Two engineers, John Koeller and Bill Gauley, found that toilets didn't move "material" so these two invented the Maximum Performance (MaP) testing protocols. To quote Koeller and Gauley as well as numerous reports on their website: "Since its development and release in 2003, MaP has been a major driving force in the improvement of toilet flush performance in North America. In 2003, the average MaP score of all tested toilets was 336 grams (12 ounces or three-fourths of a pound), while by September 2012, the average score of 1,860 different toilet fixture models had more than doubled to 799 grams (28 ounces or 1.75 pounds)."

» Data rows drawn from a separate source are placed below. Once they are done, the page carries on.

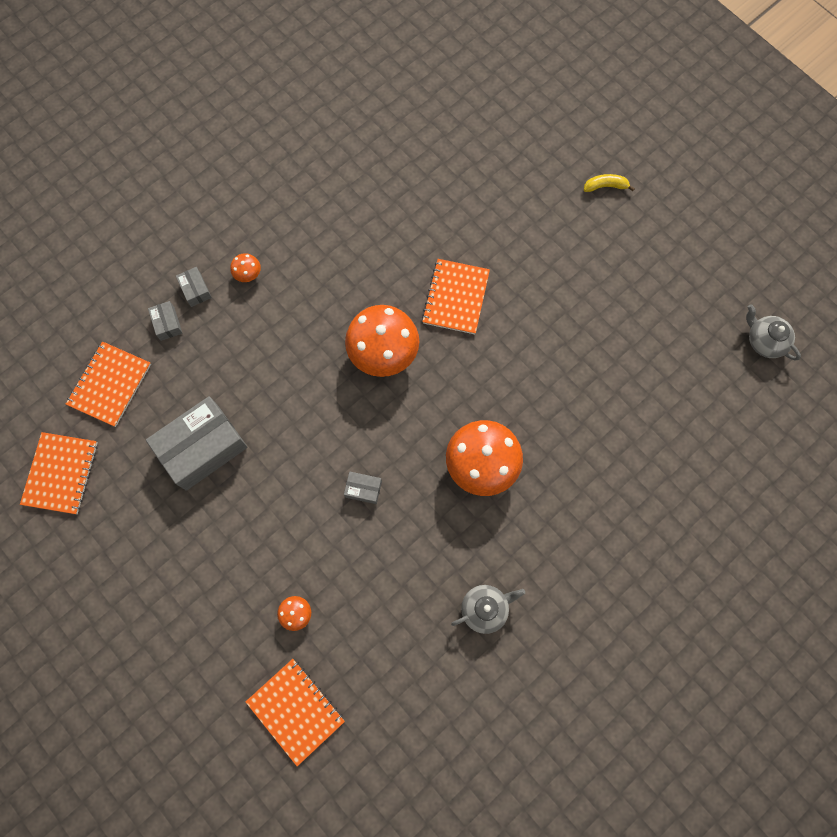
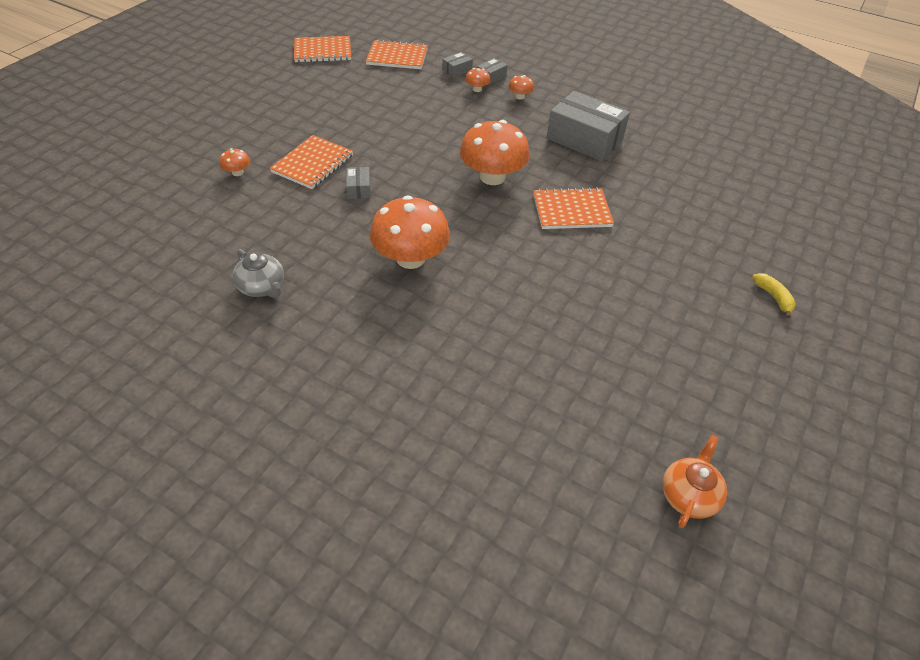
camera: 70 degrees right, 25 degrees down
grey box [146,396,248,491] -> grey box moved to [546,91,630,161]
orange notebook [246,659,345,766] -> orange notebook moved to [270,135,353,189]
grey teapot [746,304,801,360] -> orange teapot [662,435,727,528]
none -> orange mushroom [465,68,490,92]

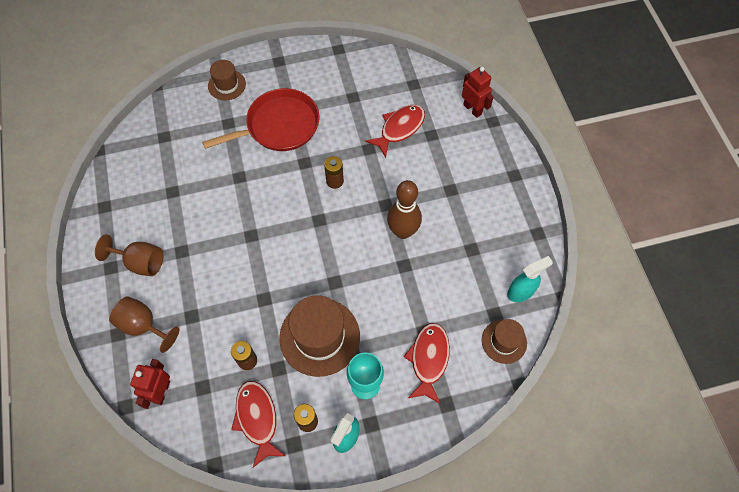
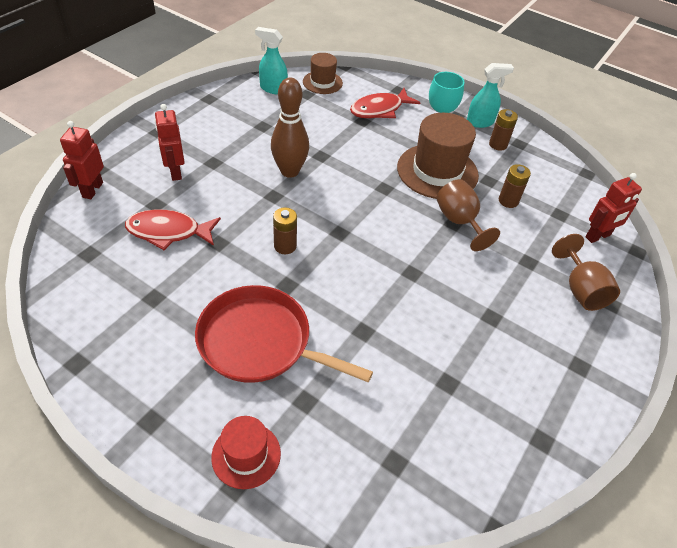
camera: 135 degrees left, 15 degrees down
brown goblet [95,234,163,276] -> brown goblet moved to [436,179,500,251]
brown hat [208,60,246,100] -> red hat [211,416,281,489]
red fish [231,381,285,468] -> none
none -> red robot [155,104,185,181]

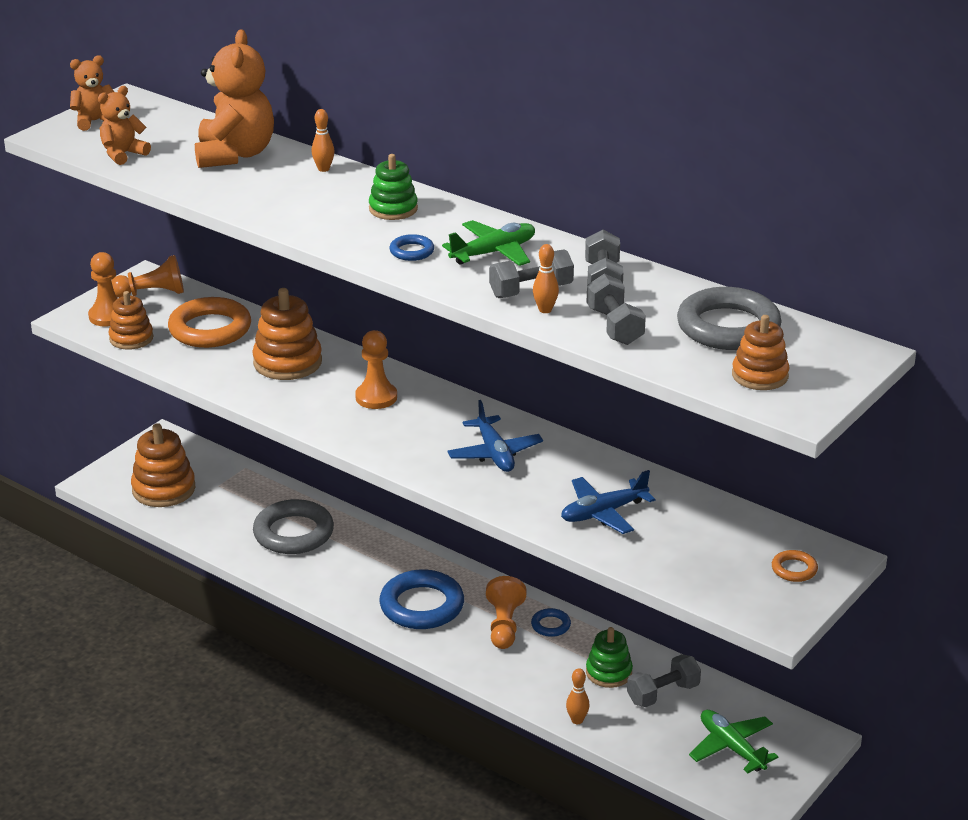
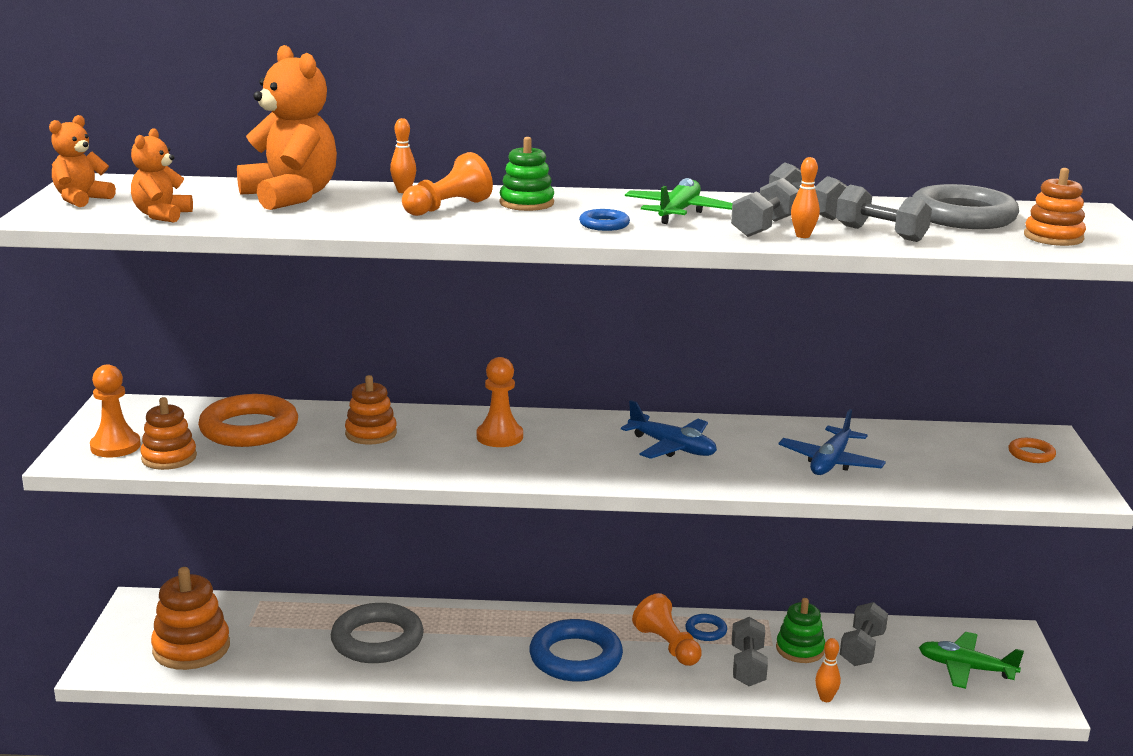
camera: 35 degrees left, 10 degrees down
orange pawn [111,255,184,298] -> orange pawn moved to [402,152,493,216]
orange stacking toy [252,288,322,380] -> orange stacking toy [345,375,397,445], size x0.65
none -> grey dumbbell [732,617,768,686]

The publications on their website are incredibly informational and functional (like the toilet specification part where you tell them color, size, height, length for replacement), as well as tongue-in-cheek hilarious at times. A big part of savings in new toilets is that old flapper valves develop slow leaks while new pressure-assist toilets don't have those leaks, so sometimes changing the toilets saves a lot of leaks as well. Toilet flapper leaks can be some of the most prevalent leaks in your building.
Imagine, if each apartment changed their water-guzzling toilets for a more efficient and better-performing 1.2 gpf, the savings per 2.5 person apartment would be about $135 per year. If you have 100 apartments in your building, your water bill would be reduced by $13,500. The bestselling efficient model sells for about $163 while the high end ones sell for $500; adding $100 for installation, the payback is 2 to 4.5 years.
New power-flush toilets don't have flapper valves, which are notorious for leaking, so the savings are typically better than listed above. For example, in one building where I worked, the management company sent a letter to all 17 apartment residents (there are roughly 2.5 residents/apartment) telling them water was leaking and instructing them to call the super and have the leaks fixed. I convinced the management company to change the toilets in the building, and went to the very helpful toilet replacement part of the MaP website and specified replacements. The building went from a 2013 usage of 2,872 gallons per day to today, using 1,698 gallons per day (40 percent reduction) or $5,528 in savings per year. As their toilets cost $275 per apartment, it was a less than one-year payback — a great success story.
Andrew Padian is a private energy and financial consultant with 35 years and more than 3,000 buildings of experience under his belt.